Citrix Systems says the time has come for organizations to establish a formal BYOD (bring your own device) policy for employees.
Citing what it calls the Citrix Bring-Your-Own Index (a global survey), the vendor said 92 per cent of IT organizations are aware that employees are using their own devices in the workplace and 94 per cent intend to have a BYOD policy in place by mid-2013.
The research suggests that attracting and retaining talent, increased worker productivity and mobility and greater employee satisfaction, as well as reducing IT costs, are the primary drivers of BYOD adoption.
“There are two reasons that BYOD is being embraced within organizations,” stated Mick Hollison, vice-president of desktop marketing and strategy at Citrix. “There are those that are using BYOD to keep up with the rapid consumerization of enterprise IT and then there are forward-thinking CIOs who have embraced BYOD as a way to attract the best talent, encourage a flexible working environment and raise productivity levels.”
Warren Shiau, director of research for the Consumer Insight & IT Practice at Leger Market Research in Toronto, said the benefits of BYOD can include reduced IT costs but whether or not this actually happens relies on how a BYOD policy is implemented.

════════

Work to complete:
[1] According to the BYOD article, what percentage of IT organizations intend to have a BYOD policy in place by mid-2013?
[2] Extend the BYOD article past its final sentence.

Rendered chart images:
════════

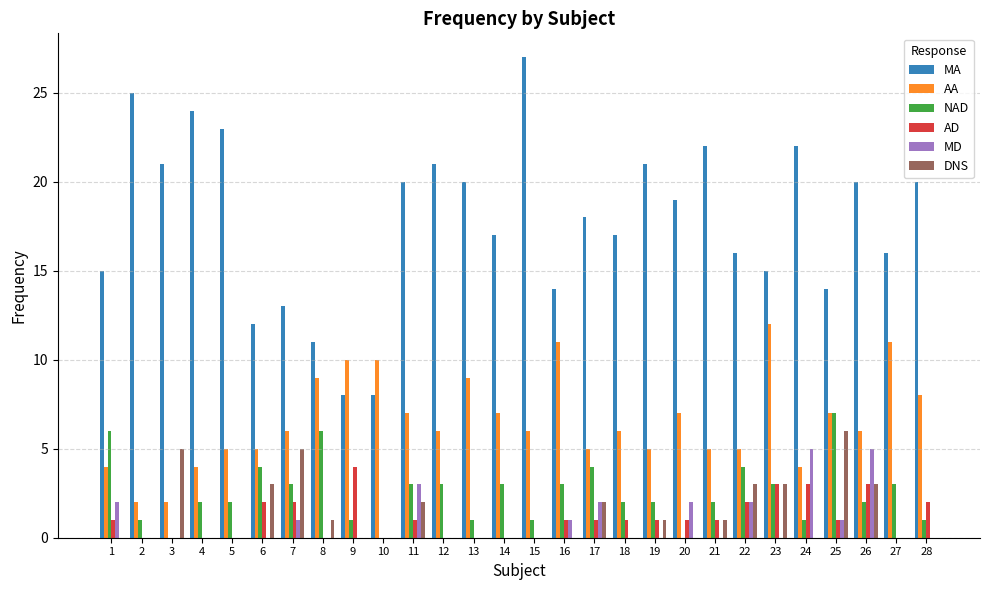

What is the approximate value of MA at 13?

20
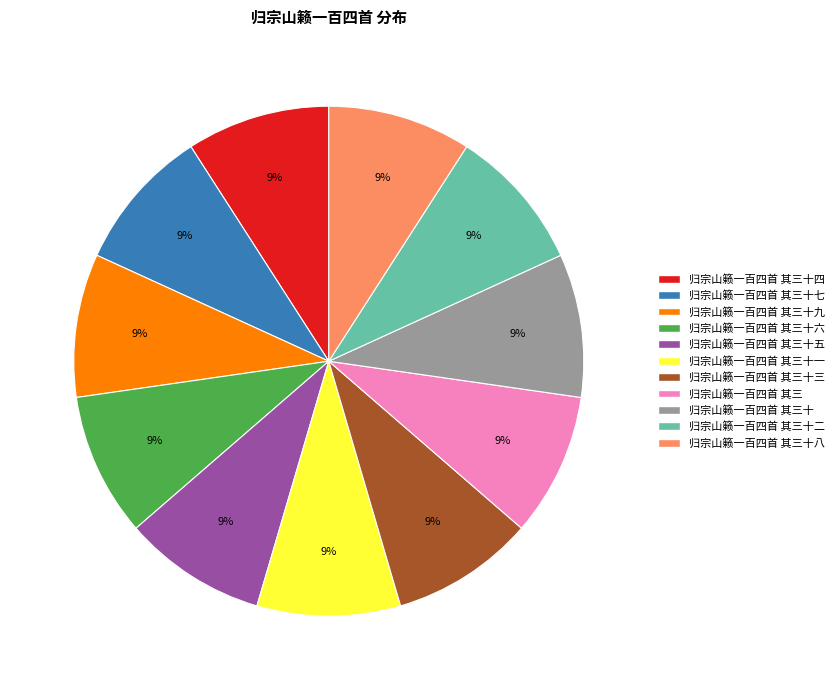

True or false: 归宗山籁一百四首 其三十九 accounts for 9% of the total.

True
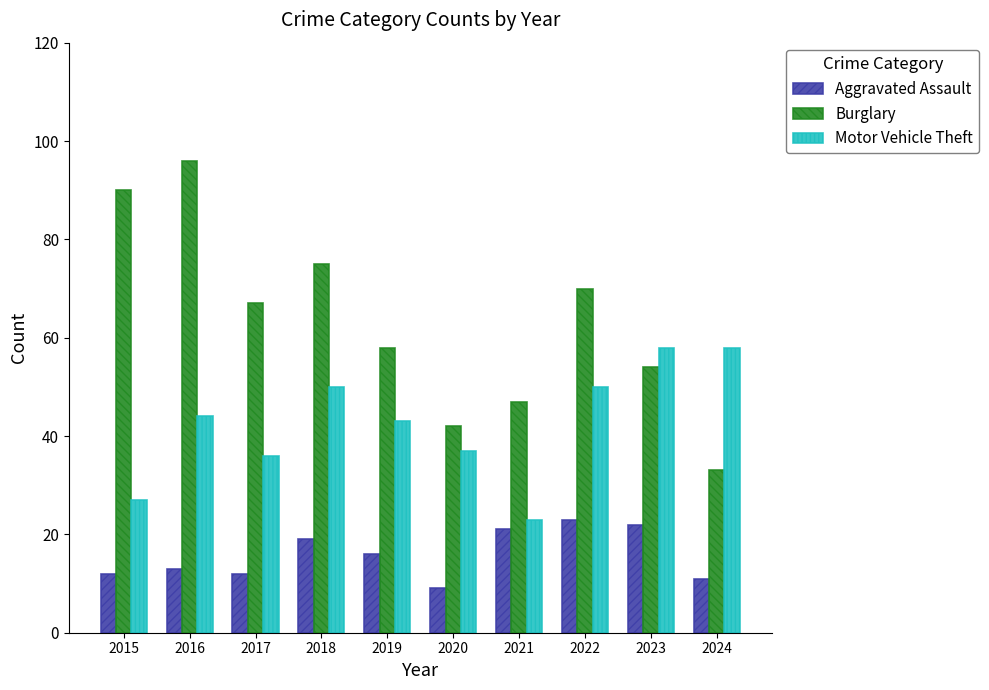

What value does the Motor Vehicle Theft series have at 2018?

50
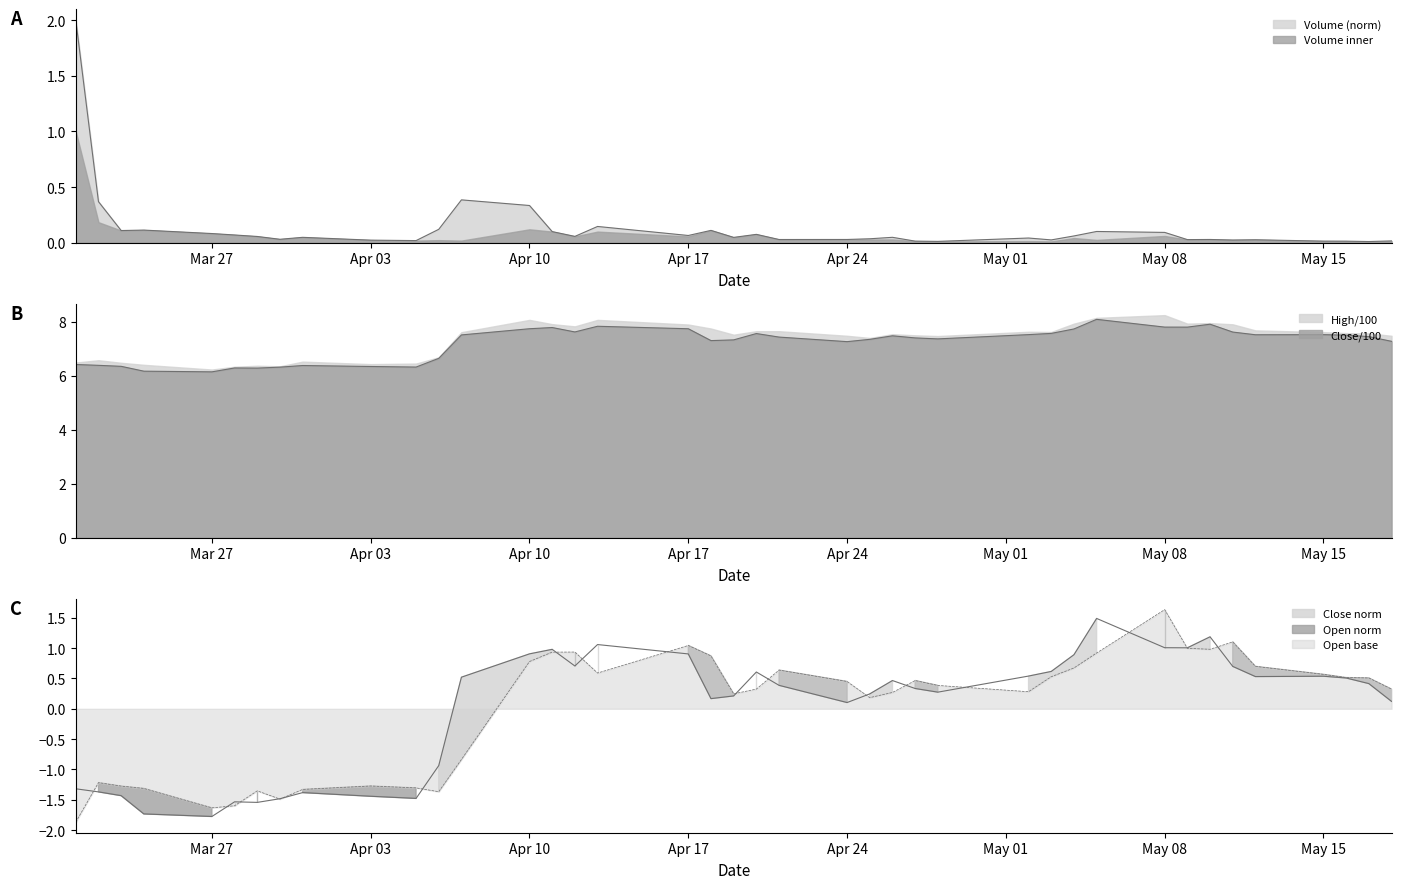

True or false: Close and Volume intersect in this chart.

False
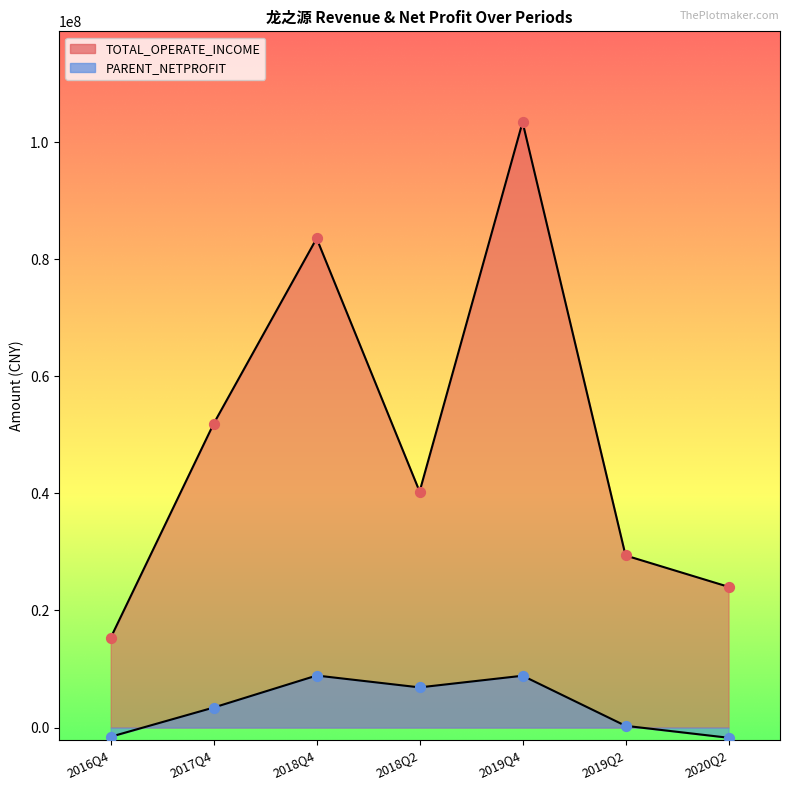

At how many categories does at least one series exceed 48575152?

3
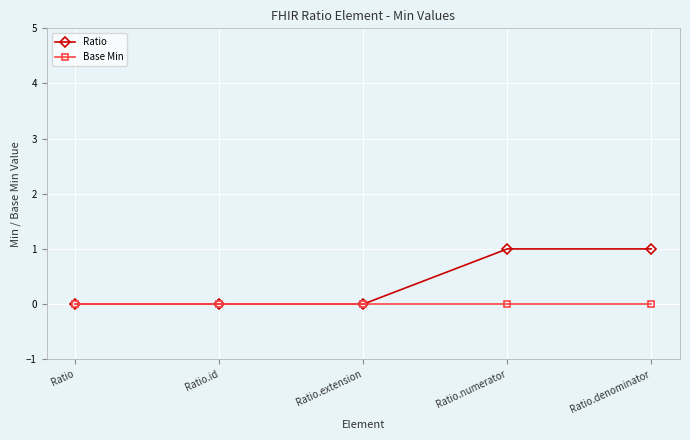

Reading right to left, transcribe all the data shown in this chart.

Ratio: Ratio.denominator=1	Ratio.numerator=1	Ratio.extension=0	Ratio.id=0	Ratio=0
Base Min: Ratio.denominator=0	Ratio.numerator=0	Ratio.extension=0	Ratio.id=0	Ratio=0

════════

Results of the exercise:
[1] 94 percent

[2]
“If we’re talking about employees only ever needing access to email, and standard productivity applications when they’re mobile then it can be incredibly easy to offload equipment purchase costs to employees and retain all the IT control you want,” he said. “If we’re talking access to sensitive enterprise data or mission critical enterprise applications then it’s a very different story.
“Most of the data or studies on BYOD will tell you that the first case is generally what’s happening; so yeah this is low lying fruit with the great payoffs of getting employees to buy devices so that they can work or be in touch in situations where they wouldn’t have before, be happy about it, and be working under a ‘controlled situation’ as far as IT is concerned.”
Citrix said virtualization is a key enabler of BYOD. That’s to be expected, but it’s worthwhile to note 62 per cent of surveyed organizations indicated that they have already invested or plan to invest in desktop virtualization. Furthermore, 80 per cent of those organizations intend to leverage their desktop virtualization investment to support employee-owned devices and BYOD.
In enterprise situations with respect to BYOD, virtualization is the “go-to” technology, Shiau agreed.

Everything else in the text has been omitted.